Commit d5f6bf1e1b65d58534d422ad0d988e6d4d65f56b fixes the TLL download bug. It still downloads them from the BAdW website, from the new locations, but uses the old filenames for backward compatibility. I'll release a new version with this fix soon. Thanks again for reporting the problem!

mingshey commented 4 years ago

Glad it was worth reporting. I'll be waiting for the new build. Thanks!

mingshey commented 4 years ago

I've tried out version 4.5 overnight and TLL PDFs Download works perfectly on Linux(Ubuntu 18.04LTS) and references worked all right, but on Windows 10 it started no sooner than it stopped downloading anything. I suspect difference of path name handling between the OS'es.

Edit: Even after I copied the downloaded tll-pdfs from Linux to Windows, TLL link fails to refer to the file and shows Error message:

404 Not Found Requested pdf file (D:\Diogenes-Data\tll-pdfs\000914819{ThLL vol. 09.2 col. 0625?1214 (omnividentia?ozynosus)}[CC BY-NC-ND].pdf) was not found.

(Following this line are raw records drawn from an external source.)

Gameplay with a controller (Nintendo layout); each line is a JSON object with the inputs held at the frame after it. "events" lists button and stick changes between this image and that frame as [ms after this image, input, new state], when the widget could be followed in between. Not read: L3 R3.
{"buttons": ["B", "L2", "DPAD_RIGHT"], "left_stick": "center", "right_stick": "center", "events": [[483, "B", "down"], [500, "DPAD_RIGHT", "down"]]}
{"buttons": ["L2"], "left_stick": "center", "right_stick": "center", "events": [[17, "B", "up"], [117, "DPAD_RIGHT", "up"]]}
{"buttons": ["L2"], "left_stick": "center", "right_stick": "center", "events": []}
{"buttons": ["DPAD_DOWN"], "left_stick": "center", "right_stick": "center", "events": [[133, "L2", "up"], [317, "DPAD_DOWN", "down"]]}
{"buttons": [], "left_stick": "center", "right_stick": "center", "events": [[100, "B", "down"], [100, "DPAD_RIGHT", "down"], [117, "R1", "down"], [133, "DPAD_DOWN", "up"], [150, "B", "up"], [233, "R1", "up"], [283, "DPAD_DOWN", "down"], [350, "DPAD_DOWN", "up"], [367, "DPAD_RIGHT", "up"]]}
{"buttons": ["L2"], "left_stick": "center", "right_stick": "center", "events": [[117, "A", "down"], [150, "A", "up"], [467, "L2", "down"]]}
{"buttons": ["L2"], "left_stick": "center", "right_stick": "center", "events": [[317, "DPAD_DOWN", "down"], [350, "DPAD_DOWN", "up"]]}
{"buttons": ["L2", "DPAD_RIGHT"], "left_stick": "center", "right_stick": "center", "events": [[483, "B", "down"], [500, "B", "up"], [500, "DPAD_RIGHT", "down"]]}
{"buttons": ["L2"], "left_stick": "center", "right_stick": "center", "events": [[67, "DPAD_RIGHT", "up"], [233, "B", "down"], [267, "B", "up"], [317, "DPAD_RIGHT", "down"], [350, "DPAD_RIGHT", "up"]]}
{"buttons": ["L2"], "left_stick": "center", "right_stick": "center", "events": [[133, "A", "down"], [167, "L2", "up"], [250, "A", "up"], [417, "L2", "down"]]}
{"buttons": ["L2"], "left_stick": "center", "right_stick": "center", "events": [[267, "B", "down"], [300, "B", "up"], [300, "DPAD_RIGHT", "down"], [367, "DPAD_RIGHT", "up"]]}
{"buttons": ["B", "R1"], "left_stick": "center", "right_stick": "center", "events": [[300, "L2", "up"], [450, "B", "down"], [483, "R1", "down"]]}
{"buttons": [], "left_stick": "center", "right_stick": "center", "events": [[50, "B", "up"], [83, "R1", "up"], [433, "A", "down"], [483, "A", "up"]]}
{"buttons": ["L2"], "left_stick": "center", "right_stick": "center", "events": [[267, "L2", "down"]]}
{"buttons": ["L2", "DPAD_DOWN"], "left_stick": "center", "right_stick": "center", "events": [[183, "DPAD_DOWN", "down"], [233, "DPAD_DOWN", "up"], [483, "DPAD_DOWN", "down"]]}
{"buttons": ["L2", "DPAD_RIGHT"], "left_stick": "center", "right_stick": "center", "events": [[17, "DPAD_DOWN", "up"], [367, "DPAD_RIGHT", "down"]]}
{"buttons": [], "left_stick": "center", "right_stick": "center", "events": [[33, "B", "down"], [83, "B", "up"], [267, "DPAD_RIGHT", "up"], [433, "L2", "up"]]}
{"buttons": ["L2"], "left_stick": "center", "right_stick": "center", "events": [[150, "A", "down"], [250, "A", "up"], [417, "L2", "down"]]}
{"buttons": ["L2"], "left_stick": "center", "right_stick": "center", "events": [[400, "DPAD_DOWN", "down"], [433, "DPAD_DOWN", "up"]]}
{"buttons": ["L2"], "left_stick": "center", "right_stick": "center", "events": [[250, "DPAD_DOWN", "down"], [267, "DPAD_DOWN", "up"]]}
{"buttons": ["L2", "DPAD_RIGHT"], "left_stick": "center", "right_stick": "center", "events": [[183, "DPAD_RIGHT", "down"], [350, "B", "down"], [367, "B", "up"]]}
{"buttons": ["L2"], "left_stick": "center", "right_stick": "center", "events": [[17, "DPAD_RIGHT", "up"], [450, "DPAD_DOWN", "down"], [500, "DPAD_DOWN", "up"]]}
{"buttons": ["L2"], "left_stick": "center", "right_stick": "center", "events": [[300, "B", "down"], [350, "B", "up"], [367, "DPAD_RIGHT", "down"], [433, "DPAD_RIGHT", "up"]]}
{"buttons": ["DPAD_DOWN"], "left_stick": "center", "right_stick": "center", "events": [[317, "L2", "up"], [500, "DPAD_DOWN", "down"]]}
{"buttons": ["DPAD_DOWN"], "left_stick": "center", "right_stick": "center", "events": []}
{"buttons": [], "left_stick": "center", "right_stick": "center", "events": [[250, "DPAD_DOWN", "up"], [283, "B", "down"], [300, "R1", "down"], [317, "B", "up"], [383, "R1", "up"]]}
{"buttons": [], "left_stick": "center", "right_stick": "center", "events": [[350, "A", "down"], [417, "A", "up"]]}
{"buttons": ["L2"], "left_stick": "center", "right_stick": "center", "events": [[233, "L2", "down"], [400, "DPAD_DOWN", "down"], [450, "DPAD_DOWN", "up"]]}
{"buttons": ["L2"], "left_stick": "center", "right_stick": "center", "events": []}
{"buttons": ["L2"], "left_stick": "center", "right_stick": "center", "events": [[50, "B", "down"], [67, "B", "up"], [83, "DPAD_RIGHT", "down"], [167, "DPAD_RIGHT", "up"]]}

The error message shows a symptom of failure to interpret the unicode symbol for En Dash (–), if it helps

pjheslin commented 4 years ago

Apologies for not following up on this. This does look like an issue with Unicode filenames on Windows. Downloading the TLL files does work on Windows 10 for me. The difference, I suspect, is that I have a Western default encoding (codepage) for my Windows machine, but you may not.

This is also a problem when people put the PHI/TLG databases in a folder path with Unicode accents under Windows. I was never able to fix that problem.

The best solution for the TLL files is that in the future I should probably rename them when downloading them to TLL01.pdf and so on.

mingshey commented 4 years ago

Thank you for your advice. I could write a simple batch file to handle the renaming.